TASK BRIEF
Please report every line in the material below where the word "histopathology" is found.

DATA TO PROCESS
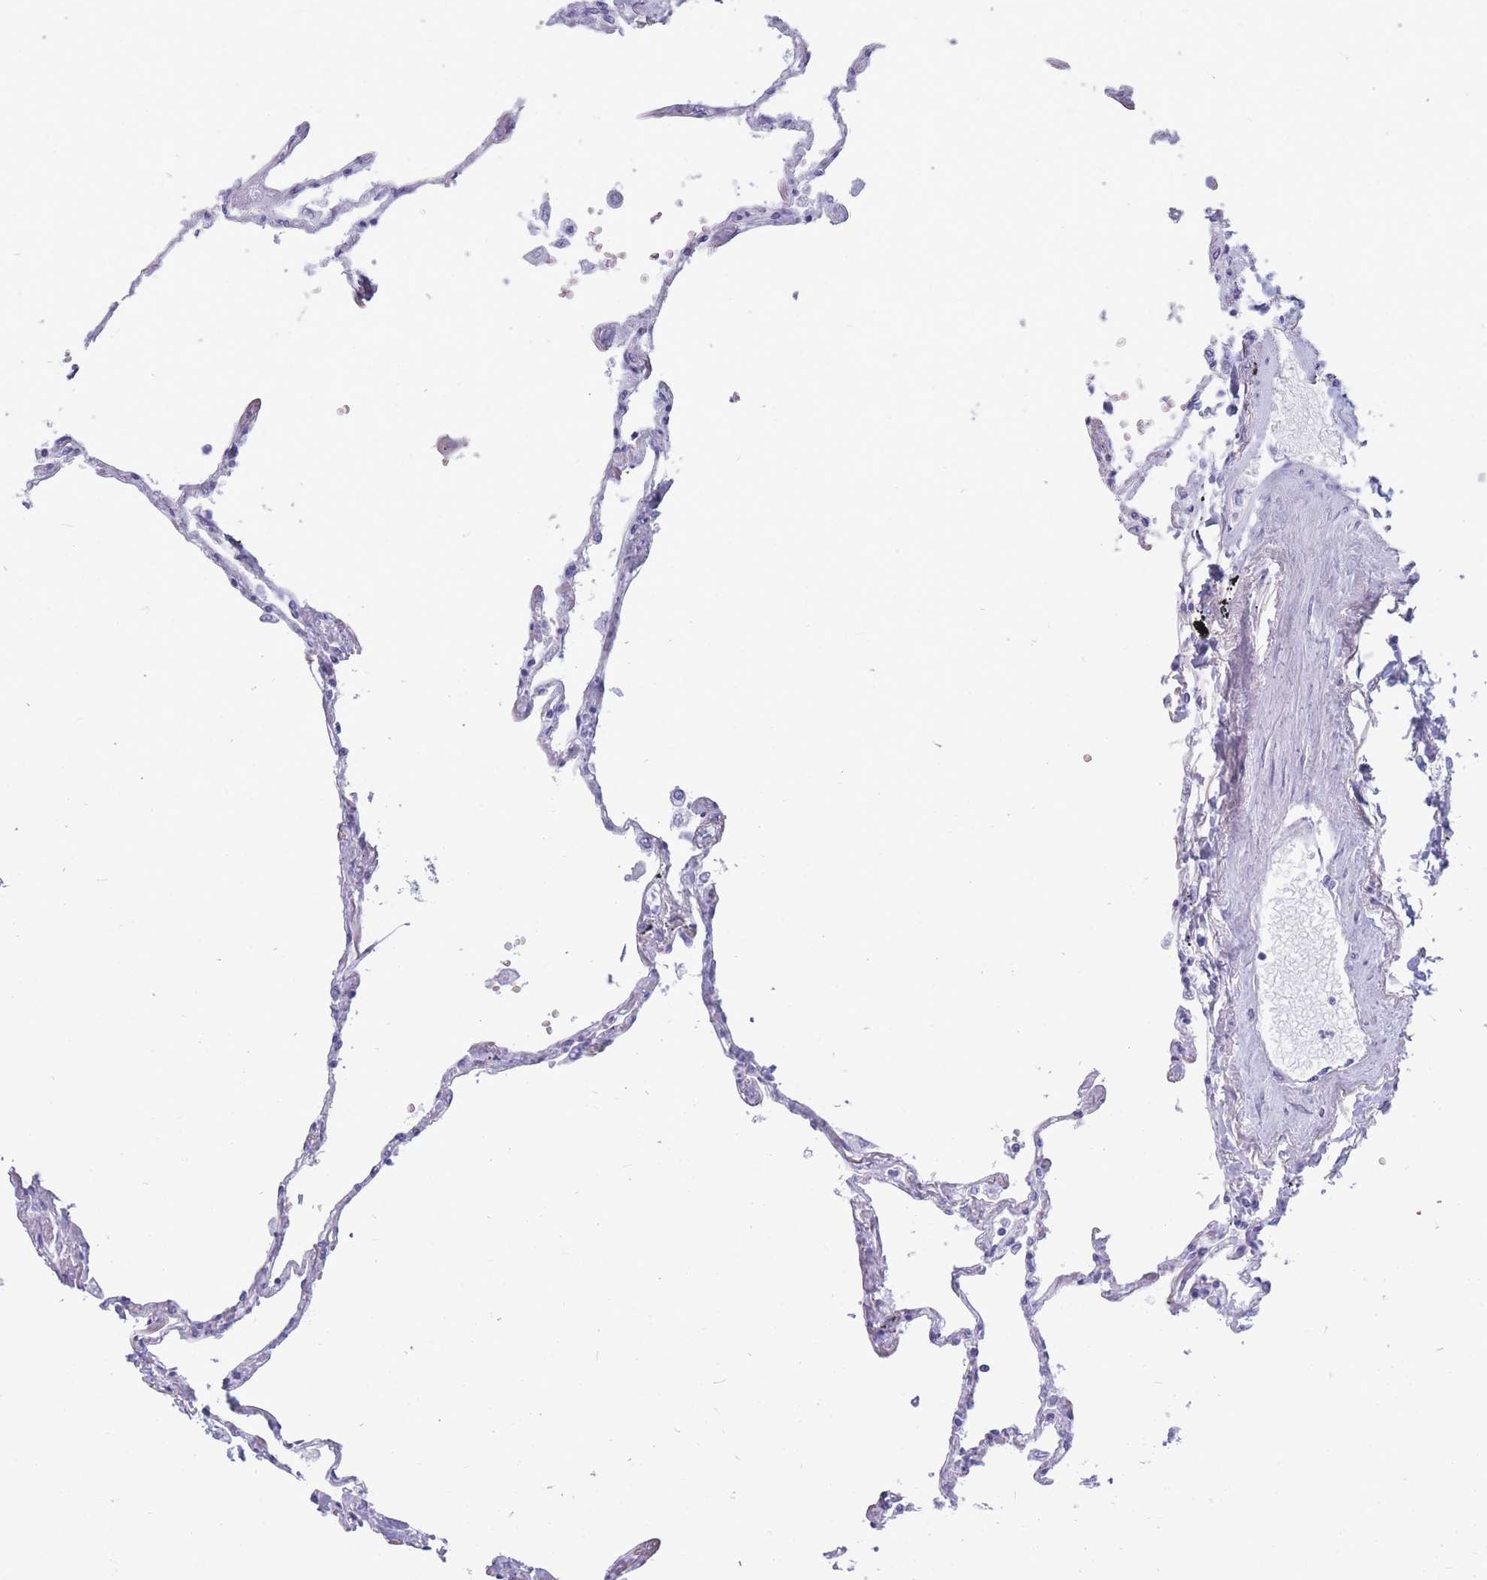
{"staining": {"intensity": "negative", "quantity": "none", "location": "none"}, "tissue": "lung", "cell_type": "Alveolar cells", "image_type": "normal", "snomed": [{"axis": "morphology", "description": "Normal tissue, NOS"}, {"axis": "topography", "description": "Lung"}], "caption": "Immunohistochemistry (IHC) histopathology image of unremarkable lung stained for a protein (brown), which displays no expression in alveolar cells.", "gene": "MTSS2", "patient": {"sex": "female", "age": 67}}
...
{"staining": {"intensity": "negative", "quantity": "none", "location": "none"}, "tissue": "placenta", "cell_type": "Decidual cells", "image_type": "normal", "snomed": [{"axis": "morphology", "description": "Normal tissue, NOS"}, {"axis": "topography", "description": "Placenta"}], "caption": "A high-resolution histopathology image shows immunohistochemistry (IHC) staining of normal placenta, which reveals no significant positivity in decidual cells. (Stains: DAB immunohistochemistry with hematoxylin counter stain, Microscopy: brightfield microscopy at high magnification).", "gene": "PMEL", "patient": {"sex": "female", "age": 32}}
==
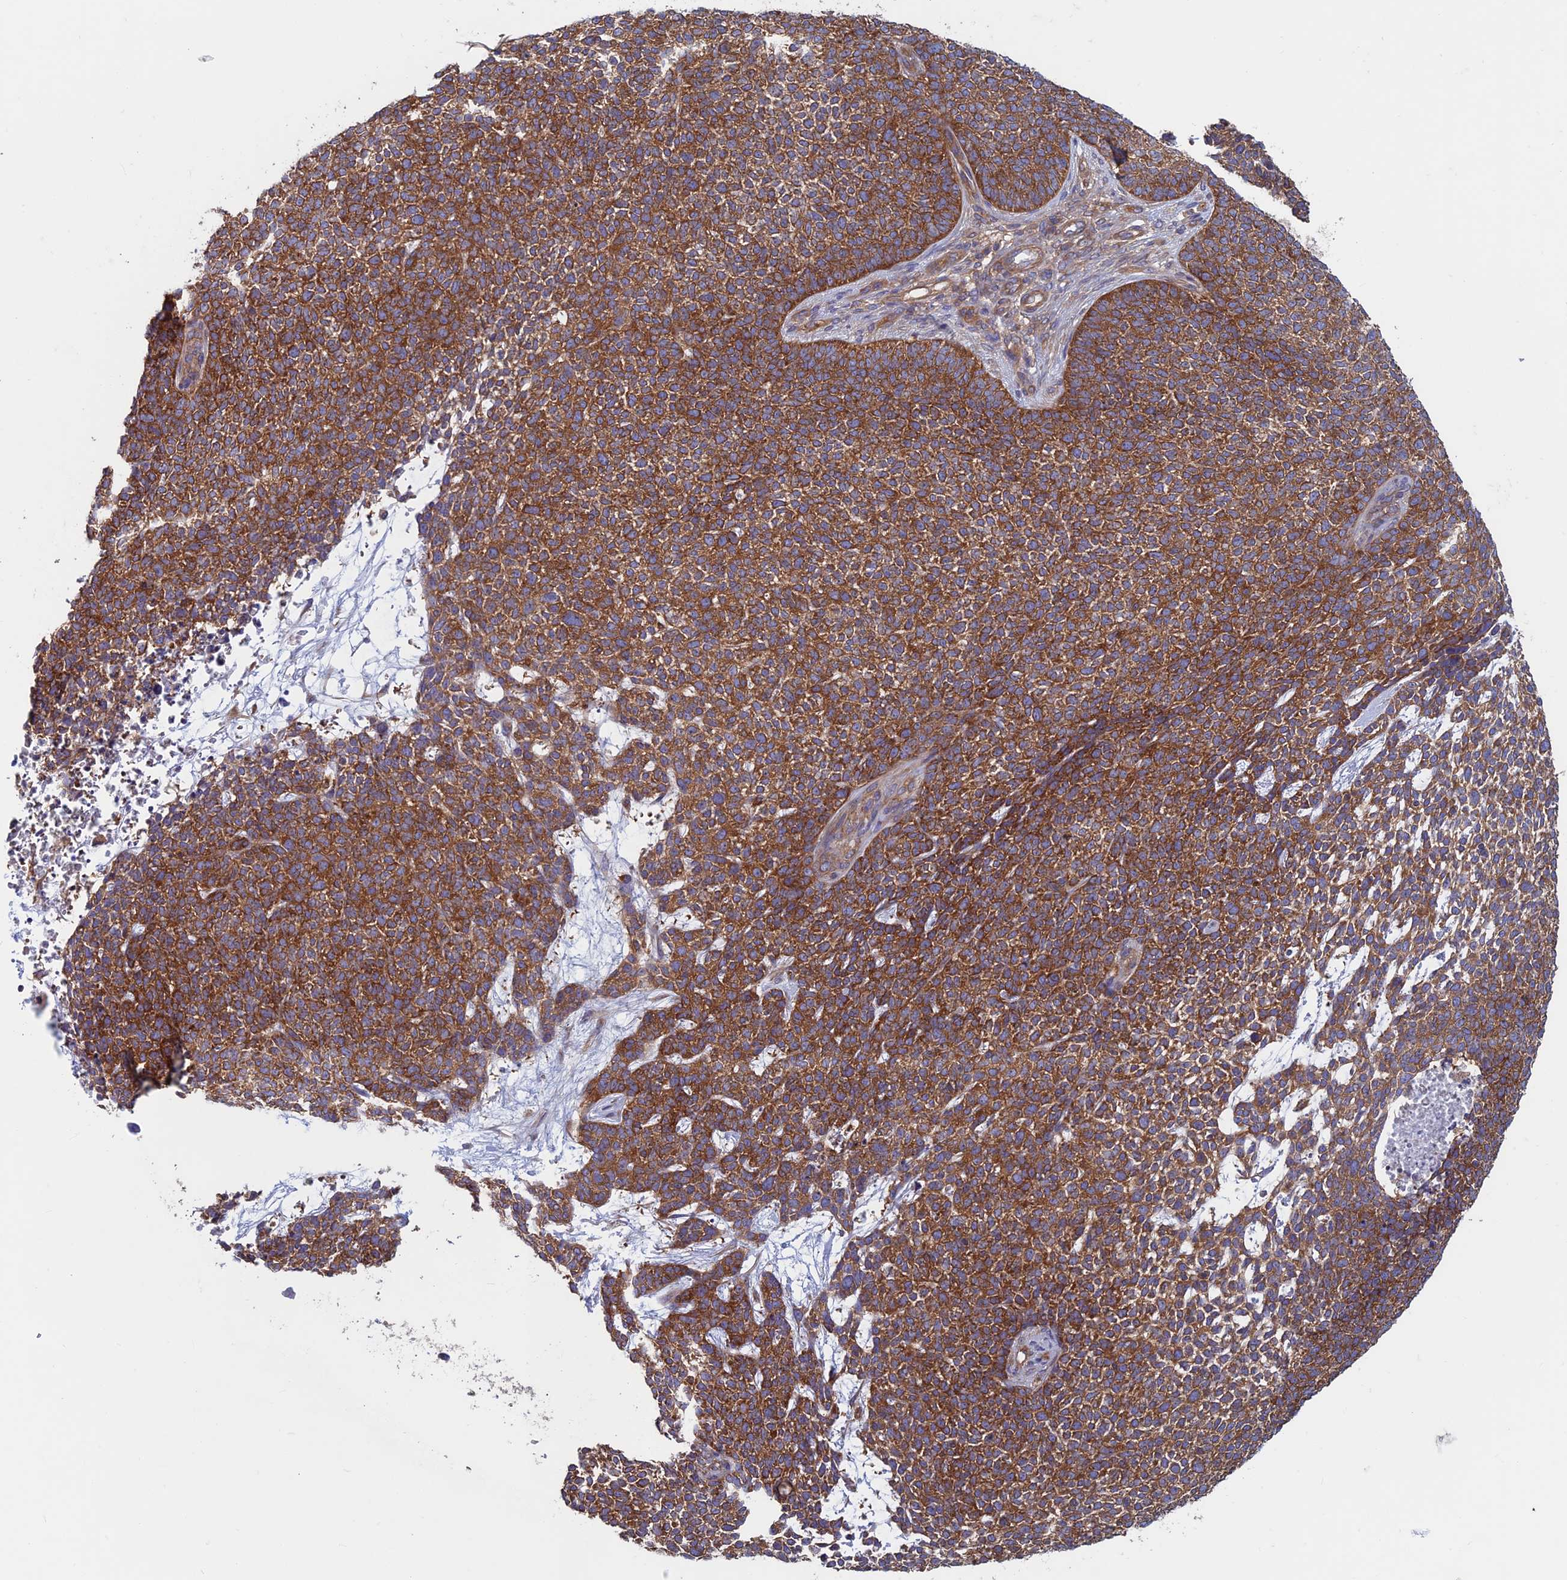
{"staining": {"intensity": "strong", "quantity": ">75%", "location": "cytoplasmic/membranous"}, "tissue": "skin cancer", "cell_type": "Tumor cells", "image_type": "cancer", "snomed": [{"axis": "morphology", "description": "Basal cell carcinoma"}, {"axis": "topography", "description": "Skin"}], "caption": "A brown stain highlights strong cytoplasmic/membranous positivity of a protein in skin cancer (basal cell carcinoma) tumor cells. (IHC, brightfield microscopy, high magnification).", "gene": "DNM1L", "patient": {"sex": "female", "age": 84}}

ANSWER
{"staining": {"intensity": "negative", "quantity": "none", "location": "none"}, "tissue": "lung", "cell_type": "Alveolar cells", "image_type": "normal", "snomed": [{"axis": "morphology", "description": "Normal tissue, NOS"}, {"axis": "topography", "description": "Lung"}], "caption": "Immunohistochemistry (IHC) histopathology image of unremarkable lung stained for a protein (brown), which displays no expression in alveolar cells.", "gene": "MTSS2", "patient": {"sex": "female", "age": 67}}
{"staining": {"intensity": "negative", "quantity": "none", "location": "none"}, "tissue": "placenta", "cell_type": "Decidual cells", "image_type": "normal", "snomed": [{"axis": "morphology", "description": "Normal tissue, NOS"}, {"axis": "topography", "description": "Placenta"}], "caption": "A high-resolution histopathology image shows immunohistochemistry (IHC) staining of normal placenta, which reveals no significant positivity in decidual cells. (Stains: DAB immunohistochemistry with hematoxylin counter stain, Microscopy: brightfield microscopy at high magnification).", "gene": "PMEL", "patient": {"sex": "female", "age": 32}}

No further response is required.